To do:
Print out the entries that follow exactly, missing none.

(Page-level text extractions)
───

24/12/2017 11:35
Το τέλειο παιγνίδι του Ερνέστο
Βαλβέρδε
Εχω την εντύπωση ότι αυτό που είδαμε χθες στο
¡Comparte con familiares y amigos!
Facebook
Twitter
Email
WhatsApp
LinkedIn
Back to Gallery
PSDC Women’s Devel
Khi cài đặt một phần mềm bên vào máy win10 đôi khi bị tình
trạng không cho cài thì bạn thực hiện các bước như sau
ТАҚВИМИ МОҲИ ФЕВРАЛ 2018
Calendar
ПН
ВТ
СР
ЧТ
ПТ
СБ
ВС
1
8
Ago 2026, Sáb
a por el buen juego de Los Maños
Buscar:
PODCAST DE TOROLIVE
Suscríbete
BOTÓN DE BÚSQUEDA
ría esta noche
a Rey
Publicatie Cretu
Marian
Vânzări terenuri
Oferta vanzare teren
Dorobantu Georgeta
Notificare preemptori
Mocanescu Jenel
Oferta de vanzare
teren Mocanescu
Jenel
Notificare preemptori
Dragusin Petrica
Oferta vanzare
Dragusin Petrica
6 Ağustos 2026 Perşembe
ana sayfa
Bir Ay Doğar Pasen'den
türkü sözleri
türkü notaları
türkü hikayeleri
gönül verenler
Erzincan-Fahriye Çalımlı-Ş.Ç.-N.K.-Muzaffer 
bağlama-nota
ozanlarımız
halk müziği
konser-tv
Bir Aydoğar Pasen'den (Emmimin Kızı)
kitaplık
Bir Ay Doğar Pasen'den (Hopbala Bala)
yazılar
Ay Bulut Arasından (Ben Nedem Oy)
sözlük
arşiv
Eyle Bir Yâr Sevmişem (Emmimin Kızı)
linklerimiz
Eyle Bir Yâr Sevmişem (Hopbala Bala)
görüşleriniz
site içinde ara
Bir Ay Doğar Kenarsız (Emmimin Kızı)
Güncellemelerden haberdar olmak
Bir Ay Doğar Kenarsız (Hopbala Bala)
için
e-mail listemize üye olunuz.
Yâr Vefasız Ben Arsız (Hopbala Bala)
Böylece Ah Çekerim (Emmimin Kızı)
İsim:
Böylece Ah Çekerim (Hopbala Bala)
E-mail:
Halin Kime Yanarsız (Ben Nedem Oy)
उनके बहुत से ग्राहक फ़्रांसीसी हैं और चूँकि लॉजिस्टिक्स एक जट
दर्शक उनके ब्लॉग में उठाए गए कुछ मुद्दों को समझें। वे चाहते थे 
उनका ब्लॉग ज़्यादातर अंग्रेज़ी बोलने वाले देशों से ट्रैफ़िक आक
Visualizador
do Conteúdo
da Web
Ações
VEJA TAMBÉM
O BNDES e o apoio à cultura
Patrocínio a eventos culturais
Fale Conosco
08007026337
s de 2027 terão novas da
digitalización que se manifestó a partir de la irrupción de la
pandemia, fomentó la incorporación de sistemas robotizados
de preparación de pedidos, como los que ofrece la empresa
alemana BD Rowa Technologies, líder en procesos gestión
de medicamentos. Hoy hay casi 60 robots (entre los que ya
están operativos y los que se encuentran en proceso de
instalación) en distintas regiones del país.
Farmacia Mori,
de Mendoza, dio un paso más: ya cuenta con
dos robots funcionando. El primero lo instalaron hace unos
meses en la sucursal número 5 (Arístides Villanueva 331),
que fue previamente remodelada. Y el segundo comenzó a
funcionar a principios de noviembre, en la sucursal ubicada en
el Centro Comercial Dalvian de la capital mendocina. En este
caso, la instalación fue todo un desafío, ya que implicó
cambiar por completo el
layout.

───

Answer space:
24/12/2017 11:35
Το τέλειο παιγνίδι του Ερνέστο
Βαλβέρδε
Εχω την εντύπωση ότι αυτό που είδαμε χθες στο
¡Comparte con familiares y amigos!
Facebook
Twitter
Email
WhatsApp
LinkedIn
Back to Gallery
PSDC Women’s Devel
Khi cài đặt một phần mềm bên vào máy win10 đôi khi bị tình
trạng không cho cài thì bạn thực hiện các bước như sau
ТАҚВИМИ МОҲИ ФЕВРАЛ 2018
Calendar
ПН
ВТ
СР
ЧТ
ПТ
СБ
ВС
1
8
Ago 2026, Sáb
a por el buen juego de Los Maños
Buscar:
PODCAST DE TOROLIVE
Suscríbete
BOTÓN DE BÚSQUEDA
ría esta noche
a Rey
Publicatie Cretu
Marian
Vânzări terenuri
Oferta vanzare teren
Dorobantu Georgeta
Notificare preemptori
Mocanescu Jenel
Oferta de vanzare
teren Mocanescu
Jenel
Notificare preemptori
Dragusin Petrica
Oferta vanzare
Dragusin Petrica
6 Ağustos 2026 Perşembe
ana sayfa
Bir Ay Doğar Pasen'den
türkü sözleri
türkü notaları
türkü hikayeleri
gönül verenler
Erzincan-Fahriye Çalımlı-Ş.Ç.-N.K.-Muzaffer 
bağlama-nota
ozanlarımız
halk müziği
konser-tv
Bir Aydoğar Pasen'den (Emmimin Kızı)
kitaplık
Bir Ay Doğar Pasen'den (Hopbala Bala)
yazılar
Ay Bulut Arasından (Ben Nedem Oy)
sözlük
arşiv
Eyle Bir Yâr Sevmişem (Emmimin Kızı)
linklerimiz
Eyle Bir Yâr Sevmişem (Hopbala Bala)
görüşleriniz
site içinde ara
Bir Ay Doğar Kenarsız (Emmimin Kızı)
Güncellemelerden haberdar olmak
Bir Ay Doğar Kenarsız (Hopbala Bala)
için
e-mail listemize üye olunuz.
Yâr Vefasız Ben Arsız (Hopbala Bala)
Böylece Ah Çekerim (Emmimin Kızı)
İsim:
Böylece Ah Çekerim (Hopbala Bala)
E-mail:
Halin Kime Yanarsız (Ben Nedem Oy)
उनके बहुत से ग्राहक फ़्रांसीसी हैं और चूँकि लॉजिस्टिक्स एक जट
दर्शक उनके ब्लॉग में उठाए गए कुछ मुद्दों को समझें। वे चाहते थे 
उनका ब्लॉग ज़्यादातर अंग्रेज़ी बोलने वाले देशों से ट्रैफ़िक आक
Visualizador
do Conteúdo
da Web
Ações
VEJA TAMBÉM
O BNDES e o apoio à cultura
Patrocínio a eventos culturais
Fale Conosco
08007026337
s de 2027 terão novas da
digitalización que se manifestó a partir de la irrupción de la
pandemia, fomentó la incorporación de sistemas robotizados
de preparación de pedidos, como los que ofrece la empresa
alemana BD Rowa Technologies, líder en procesos gestión
de medicamentos. Hoy hay casi 60 robots (entre los que ya
están operativos y los que se encuentran en proceso de
instalación) en distintas regiones del país.
Farmacia Mori,
de Mendoza, dio un paso más: ya cuenta con
dos robots funcionando. El primero lo instalaron hace unos
meses en la sucursal número 5 (Arístides Villanueva 331),
que fue previamente remodelada. Y el segundo comenzó a
funcionar a principios de noviembre, en la sucursal ubicada en
el Centro Comercial Dalvian de la capital mendocina. En este
caso, la instalación fue todo un desafío, ya que implicó
cambiar por completo el
layout.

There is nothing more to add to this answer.